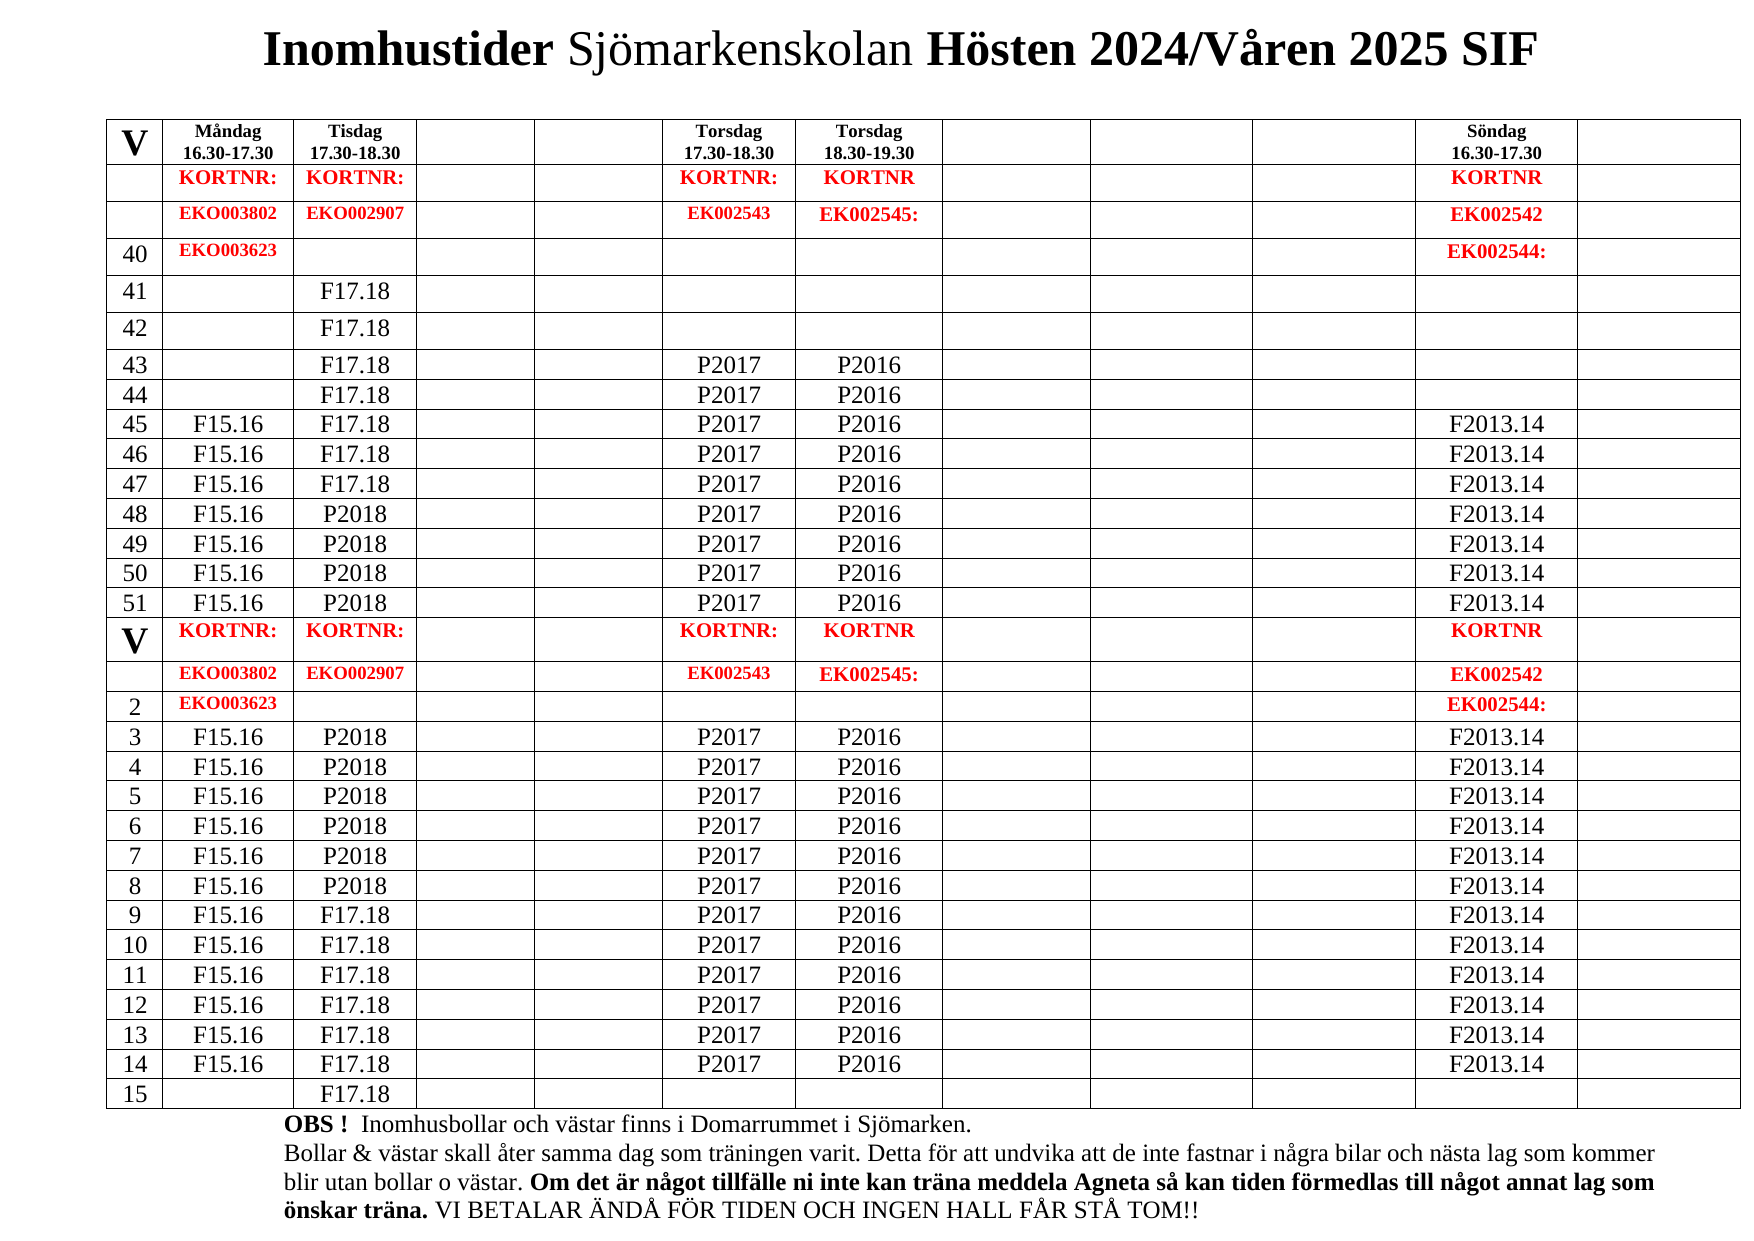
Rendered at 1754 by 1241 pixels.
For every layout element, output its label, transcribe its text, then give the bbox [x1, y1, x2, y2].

table_cell P2017 [663, 752, 795, 780]
table_cell F2013.14 [1416, 588, 1577, 617]
table_cell 8 [107, 871, 162, 899]
table_cell F17.18 [294, 1050, 416, 1078]
table_cell 12 [107, 990, 162, 1019]
table_cell [796, 692, 942, 721]
table_cell [1091, 313, 1252, 349]
table_cell KORTNR: [663, 618, 795, 661]
table_cell [1578, 202, 1740, 238]
table_cell EKO002907 [294, 202, 416, 238]
table_cell P2018 [294, 752, 416, 780]
table_cell P2017 [663, 439, 795, 468]
table_cell [417, 901, 534, 929]
table_cell F2013.14 [1416, 841, 1577, 870]
table_cell [943, 380, 1090, 408]
table_cell KORTNR [796, 165, 942, 201]
table_cell [1578, 380, 1740, 408]
table_cell [163, 380, 293, 408]
table_cell [663, 276, 795, 312]
table_cell [535, 692, 662, 721]
table_cell [663, 692, 795, 721]
table_cell 4 [107, 752, 162, 780]
table_cell [1578, 841, 1740, 870]
table_cell [943, 930, 1090, 959]
table_cell F2013.14 [1416, 439, 1577, 468]
table_cell [943, 529, 1090, 557]
table_cell P2016 [796, 588, 942, 617]
table_header V [107, 120, 162, 163]
table_cell F2013.14 [1416, 930, 1577, 959]
table_cell [1416, 1079, 1577, 1108]
table_header Måndag 16.30-17.30 [163, 120, 293, 163]
table_cell [535, 901, 662, 929]
table_cell [417, 781, 534, 810]
table_cell P2016 [796, 469, 942, 498]
table_cell [1253, 781, 1415, 810]
table_header [1578, 120, 1740, 163]
table_cell F15.16 [163, 901, 293, 929]
table_cell P2016 [796, 529, 942, 557]
table_cell [417, 722, 534, 751]
table_cell F2013.14 [1416, 811, 1577, 840]
table_cell 46 [107, 439, 162, 468]
table_cell [1091, 529, 1252, 557]
table_cell P2017 [663, 588, 795, 617]
table_cell [1578, 588, 1740, 617]
table_header Söndag 16.30-17.30 [1416, 120, 1577, 163]
table_cell P2018 [294, 781, 416, 810]
table_cell [1253, 559, 1415, 587]
table_cell P2017 [663, 469, 795, 498]
table_cell [1578, 930, 1740, 959]
table_cell F15.16 [163, 781, 293, 810]
table_cell [1416, 313, 1577, 349]
table_cell 41 [107, 276, 162, 312]
table_cell F2013.14 [1416, 1050, 1577, 1078]
table_cell F15.16 [163, 559, 293, 587]
table_cell [417, 276, 534, 312]
table_cell [1253, 165, 1415, 201]
table_cell [1091, 841, 1252, 870]
table_cell [1253, 529, 1415, 557]
table_cell F15.16 [163, 722, 293, 751]
table_cell F2013.14 [1416, 559, 1577, 587]
table_cell [417, 559, 534, 587]
table_cell [1091, 722, 1252, 751]
table_cell [417, 410, 534, 438]
table_cell [1091, 239, 1252, 275]
table_cell [1578, 618, 1740, 661]
table_cell [943, 588, 1090, 617]
table_cell EK002545: [796, 662, 942, 691]
table_cell [943, 202, 1090, 238]
table_cell [943, 871, 1090, 899]
table_cell 51 [107, 588, 162, 617]
table_cell [1578, 990, 1740, 1019]
table_cell [535, 960, 662, 989]
table_cell 14 [107, 1050, 162, 1078]
table_cell [535, 439, 662, 468]
table_cell P2018 [294, 871, 416, 899]
table_cell [535, 380, 662, 408]
table_cell [1578, 276, 1740, 312]
table_cell EK002545: [796, 202, 942, 238]
table_cell F17.18 [294, 410, 416, 438]
table_cell [1091, 559, 1252, 587]
table_cell [417, 752, 534, 780]
table_cell P2017 [663, 781, 795, 810]
table_cell F15.16 [163, 841, 293, 870]
table_cell P2016 [796, 990, 942, 1019]
table_cell [1091, 1020, 1252, 1048]
table_cell [943, 1020, 1090, 1048]
table_cell F15.16 [163, 960, 293, 989]
table_cell P2017 [663, 1050, 795, 1078]
table_cell [1253, 1020, 1415, 1048]
table_cell EK002542 [1416, 662, 1577, 691]
table_cell [1578, 752, 1740, 780]
table_cell [1091, 692, 1252, 721]
table_cell EK002544: [1416, 692, 1577, 721]
table_cell EK002542 [1416, 202, 1577, 238]
table_cell [1578, 960, 1740, 989]
table_cell [663, 239, 795, 275]
table_cell [1091, 165, 1252, 201]
table_cell [417, 529, 534, 557]
table_cell P2017 [663, 960, 795, 989]
table_cell P2016 [796, 841, 942, 870]
table_cell [943, 618, 1090, 661]
table_header [1253, 120, 1415, 163]
table_cell [1578, 781, 1740, 810]
table_cell [107, 165, 162, 201]
table_cell 6 [107, 811, 162, 840]
table_cell [163, 350, 293, 379]
table_cell [163, 276, 293, 312]
table_cell P2016 [796, 499, 942, 528]
table_cell [535, 1050, 662, 1078]
table_cell EKO003802 [163, 662, 293, 691]
table_cell [1253, 871, 1415, 899]
table_header Torsdag 18.30-19.30 [796, 120, 942, 163]
table_cell [1253, 469, 1415, 498]
table_cell [1253, 752, 1415, 780]
table_cell [1578, 692, 1740, 721]
table_cell F15.16 [163, 871, 293, 899]
table_cell [417, 202, 534, 238]
table_cell [943, 559, 1090, 587]
table_cell P2018 [294, 722, 416, 751]
table_cell F15.16 [163, 410, 293, 438]
table_cell [943, 1079, 1090, 1108]
table_cell [1578, 499, 1740, 528]
table_cell 44 [107, 380, 162, 408]
table_cell [1578, 165, 1740, 201]
table_cell 42 [107, 313, 162, 349]
table_cell [535, 165, 662, 201]
table_cell [417, 499, 534, 528]
table_cell KORTNR: [294, 618, 416, 661]
table_cell P2018 [294, 841, 416, 870]
table_cell [535, 499, 662, 528]
table_cell [535, 752, 662, 780]
table_header Tisdag 17.30-18.30 [294, 120, 416, 163]
table_cell 50 [107, 559, 162, 587]
table_cell [535, 313, 662, 349]
table_cell EKO003623 [163, 692, 293, 721]
table_cell [1253, 901, 1415, 929]
table_cell P2016 [796, 722, 942, 751]
table_cell [417, 165, 534, 201]
table_cell P2018 [294, 499, 416, 528]
table_cell P2016 [796, 960, 942, 989]
table_cell [417, 239, 534, 275]
table_cell F17.18 [294, 350, 416, 379]
table_cell [1091, 990, 1252, 1019]
table_cell [1253, 202, 1415, 238]
table_cell [943, 811, 1090, 840]
table_cell F17.18 [294, 930, 416, 959]
table_cell F2013.14 [1416, 960, 1577, 989]
table_cell [417, 930, 534, 959]
table_cell EK002544: [1416, 239, 1577, 275]
table_cell F15.16 [163, 529, 293, 557]
table_cell [1253, 930, 1415, 959]
table_cell [1091, 439, 1252, 468]
table_cell [417, 1050, 534, 1078]
table_cell P2017 [663, 350, 795, 379]
table_cell [163, 1079, 293, 1108]
table_cell F17.18 [294, 990, 416, 1019]
table_cell [535, 202, 662, 238]
table_cell [535, 276, 662, 312]
table_cell F15.16 [163, 439, 293, 468]
table_cell P2017 [663, 722, 795, 751]
table_cell KORTNR: [663, 165, 795, 201]
table_cell P2016 [796, 380, 942, 408]
table_cell EKO002907 [294, 662, 416, 691]
table_cell [1578, 901, 1740, 929]
table_cell [1578, 1079, 1740, 1108]
table_cell 43 [107, 350, 162, 379]
table_cell P2017 [663, 529, 795, 557]
table_cell 40 [107, 239, 162, 275]
table_cell [417, 1079, 534, 1108]
table_cell [943, 350, 1090, 379]
table_cell [1416, 276, 1577, 312]
text OBS ! Inomhusbollar och västar finns i Domarrummet i Sjömarken. [284, 1109, 1683, 1138]
table_cell [1091, 350, 1252, 379]
table_cell [294, 692, 416, 721]
table_cell [1091, 930, 1252, 959]
table_cell P2016 [796, 752, 942, 780]
table_cell P2017 [663, 990, 795, 1019]
table_cell [417, 1020, 534, 1048]
table_cell KORTNR: [163, 618, 293, 661]
table_cell [1091, 588, 1252, 617]
table_cell [417, 618, 534, 661]
table_header [943, 120, 1090, 163]
table_cell [535, 410, 662, 438]
table_cell F2013.14 [1416, 990, 1577, 1019]
table_cell [943, 1050, 1090, 1078]
table_cell P2017 [663, 930, 795, 959]
table_cell 11 [107, 960, 162, 989]
table_cell [535, 662, 662, 691]
table_cell [943, 722, 1090, 751]
table_cell [1253, 1050, 1415, 1078]
table_cell [1253, 990, 1415, 1019]
table_cell [1253, 960, 1415, 989]
table_cell [1253, 618, 1415, 661]
table_cell F2013.14 [1416, 781, 1577, 810]
table_cell F15.16 [163, 499, 293, 528]
table_cell [796, 276, 942, 312]
table_cell [1578, 410, 1740, 438]
table_cell [943, 841, 1090, 870]
table_cell P2017 [663, 901, 795, 929]
table_cell [1091, 380, 1252, 408]
table_cell F2013.14 [1416, 752, 1577, 780]
table_cell F17.18 [294, 313, 416, 349]
table_cell [417, 662, 534, 691]
table_cell EKO003623 [163, 239, 293, 275]
table_cell 10 [107, 930, 162, 959]
table_cell [417, 871, 534, 899]
table_cell [535, 722, 662, 751]
table_cell [163, 313, 293, 349]
table_cell [1578, 662, 1740, 691]
table_cell [1253, 1079, 1415, 1108]
table_cell [1253, 276, 1415, 312]
table_cell P2018 [294, 529, 416, 557]
table_cell [1578, 811, 1740, 840]
table_cell F15.16 [163, 990, 293, 1019]
table_cell [535, 529, 662, 557]
table_cell P2017 [663, 410, 795, 438]
table_cell [535, 350, 662, 379]
table_cell KORTNR [1416, 165, 1577, 201]
table_cell F15.16 [163, 1050, 293, 1078]
table_cell [1253, 662, 1415, 691]
table_cell 2 [107, 692, 162, 721]
table_cell [1578, 871, 1740, 899]
table_cell [943, 276, 1090, 312]
table_cell [1578, 313, 1740, 349]
table_cell F2013.14 [1416, 529, 1577, 557]
table_cell P2017 [663, 380, 795, 408]
table_cell [1091, 469, 1252, 498]
table_cell [1091, 781, 1252, 810]
table_cell [1091, 1079, 1252, 1108]
table_cell 15 [107, 1079, 162, 1108]
table_cell [535, 469, 662, 498]
table_cell F15.16 [163, 752, 293, 780]
table_cell [796, 239, 942, 275]
table_cell [535, 781, 662, 810]
table_header Torsdag 17.30-18.30 [663, 120, 795, 163]
table_cell [535, 841, 662, 870]
table_cell F15.16 [163, 1020, 293, 1048]
table_cell [1091, 871, 1252, 899]
table_cell [1578, 469, 1740, 498]
table_cell [1578, 529, 1740, 557]
table_cell [1091, 752, 1252, 780]
table_cell 7 [107, 841, 162, 870]
table_cell P2016 [796, 781, 942, 810]
table_cell F2013.14 [1416, 1020, 1577, 1048]
table_cell P2017 [663, 811, 795, 840]
table_cell F2013.14 [1416, 901, 1577, 929]
table_cell KORTNR: [294, 165, 416, 201]
table_cell P2016 [796, 350, 942, 379]
table_cell [943, 960, 1090, 989]
table_header [1091, 120, 1252, 163]
table_cell [1091, 1050, 1252, 1078]
table_cell F15.16 [163, 811, 293, 840]
table_cell [1253, 350, 1415, 379]
table_cell [1091, 811, 1252, 840]
table_cell [535, 871, 662, 899]
table_cell P2016 [796, 1050, 942, 1078]
table_cell [663, 313, 795, 349]
table_cell [1253, 410, 1415, 438]
table_cell F17.18 [294, 1020, 416, 1048]
table_cell [417, 811, 534, 840]
table_cell F17.18 [294, 439, 416, 468]
table_cell F2013.14 [1416, 410, 1577, 438]
table_cell [417, 313, 534, 349]
table_cell [1578, 559, 1740, 587]
table_cell [1253, 439, 1415, 468]
table_cell P2016 [796, 439, 942, 468]
table_header [417, 120, 534, 163]
table_cell [943, 990, 1090, 1019]
table_cell [417, 990, 534, 1019]
table_cell [1578, 439, 1740, 468]
table_cell [1091, 499, 1252, 528]
table_cell [535, 811, 662, 840]
table_cell 49 [107, 529, 162, 557]
table_cell [1578, 722, 1740, 751]
table_cell [943, 313, 1090, 349]
table_cell F17.18 [294, 469, 416, 498]
table_cell [1091, 901, 1252, 929]
table_cell [943, 439, 1090, 468]
table_cell [663, 1079, 795, 1108]
table_cell [1253, 722, 1415, 751]
table_cell [535, 990, 662, 1019]
table_cell [943, 752, 1090, 780]
table_cell [943, 410, 1090, 438]
table_cell [417, 588, 534, 617]
table_cell KORTNR [796, 618, 942, 661]
table_cell [1416, 350, 1577, 379]
table_cell [1253, 499, 1415, 528]
table_cell [1091, 662, 1252, 691]
table_cell P2016 [796, 811, 942, 840]
table_cell [1253, 588, 1415, 617]
table_cell 48 [107, 499, 162, 528]
table_cell P2017 [663, 871, 795, 899]
table_cell P2017 [663, 499, 795, 528]
table_cell EK002543 [663, 202, 795, 238]
table_cell [1253, 380, 1415, 408]
table_cell P2016 [796, 1020, 942, 1048]
table_cell [943, 662, 1090, 691]
table_cell F17.18 [294, 960, 416, 989]
table_cell [1253, 841, 1415, 870]
table_cell [943, 692, 1090, 721]
table_cell F17.18 [294, 1079, 416, 1108]
table_cell EKO003802 [163, 202, 293, 238]
table_cell KORTNR [1416, 618, 1577, 661]
table_cell [943, 165, 1090, 201]
table_cell 45 [107, 410, 162, 438]
table_cell [1091, 202, 1252, 238]
table_cell [417, 960, 534, 989]
table_cell [417, 469, 534, 498]
table_cell [943, 499, 1090, 528]
table_cell P2016 [796, 930, 942, 959]
table_cell [943, 781, 1090, 810]
table_cell [1091, 276, 1252, 312]
table_cell [796, 1079, 942, 1108]
table_cell F15.16 [163, 930, 293, 959]
table_cell F15.16 [163, 588, 293, 617]
table_header [535, 120, 662, 163]
table_cell [1578, 350, 1740, 379]
table_cell P2018 [294, 559, 416, 587]
table_cell [796, 313, 942, 349]
table_cell [107, 662, 162, 691]
table_cell F2013.14 [1416, 722, 1577, 751]
table_cell F17.18 [294, 380, 416, 408]
table_cell [417, 439, 534, 468]
table_cell [1253, 811, 1415, 840]
table_cell F2013.14 [1416, 469, 1577, 498]
table_cell P2017 [663, 559, 795, 587]
table_cell [535, 618, 662, 661]
table_cell KORTNR: [163, 165, 293, 201]
table_cell [535, 559, 662, 587]
table_cell [1091, 410, 1252, 438]
table_cell P2016 [796, 901, 942, 929]
table_cell [943, 239, 1090, 275]
table_cell F17.18 [294, 901, 416, 929]
table_cell [1578, 239, 1740, 275]
table_cell [535, 1079, 662, 1108]
table_cell [417, 380, 534, 408]
table_cell [943, 901, 1090, 929]
table_cell F15.16 [163, 469, 293, 498]
table_cell [417, 350, 534, 379]
table_cell 47 [107, 469, 162, 498]
table_cell 3 [107, 722, 162, 751]
table_cell F2013.14 [1416, 871, 1577, 899]
table_cell [1578, 1020, 1740, 1048]
table_cell P2016 [796, 871, 942, 899]
table_cell P2017 [663, 1020, 795, 1048]
table_cell 13 [107, 1020, 162, 1048]
text Inomhustider Sjömarkenskolan Hösten 2024/Våren 2025 SIF [195, 19, 1683, 76]
table_cell [1253, 313, 1415, 349]
table_cell [417, 692, 534, 721]
table_cell EK002543 [663, 662, 795, 691]
table_cell [535, 239, 662, 275]
table_cell [535, 930, 662, 959]
table_cell [1578, 1050, 1740, 1078]
table_cell F17.18 [294, 276, 416, 312]
table_cell 9 [107, 901, 162, 929]
table_cell V [107, 618, 162, 661]
table_cell P2017 [663, 841, 795, 870]
table_cell [1416, 380, 1577, 408]
table_cell [1091, 618, 1252, 661]
table_cell 5 [107, 781, 162, 810]
table_cell P2018 [294, 811, 416, 840]
table_cell F2013.14 [1416, 499, 1577, 528]
table_cell P2016 [796, 410, 942, 438]
text Bollar & västar skall åter samma dag som träningen varit. Detta för att undvika att de inte fastnar i några bilar och nästa lag som kommer blir utan bollar o västar. Om det är något tillfälle ni inte kan träna meddela Agneta så kan tiden förmedlas till något annat lag som önskar träna. VI BETALAR ÄNDÅ FÖR TIDEN OCH INGEN HALL FÅR STÅ TOM!! [284, 1138, 1683, 1224]
table_cell [417, 841, 534, 870]
table_cell P2018 [294, 588, 416, 617]
table_cell [535, 1020, 662, 1048]
table_cell [1091, 960, 1252, 989]
table_cell [294, 239, 416, 275]
table_cell [1253, 692, 1415, 721]
table_cell [943, 469, 1090, 498]
table_cell P2016 [796, 559, 942, 587]
table_cell [107, 202, 162, 238]
table_cell [535, 588, 662, 617]
table_cell [1253, 239, 1415, 275]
★ ★ ★ ★ ★
What is the number of lines in the records that contain the string "text"? Give only that number.

4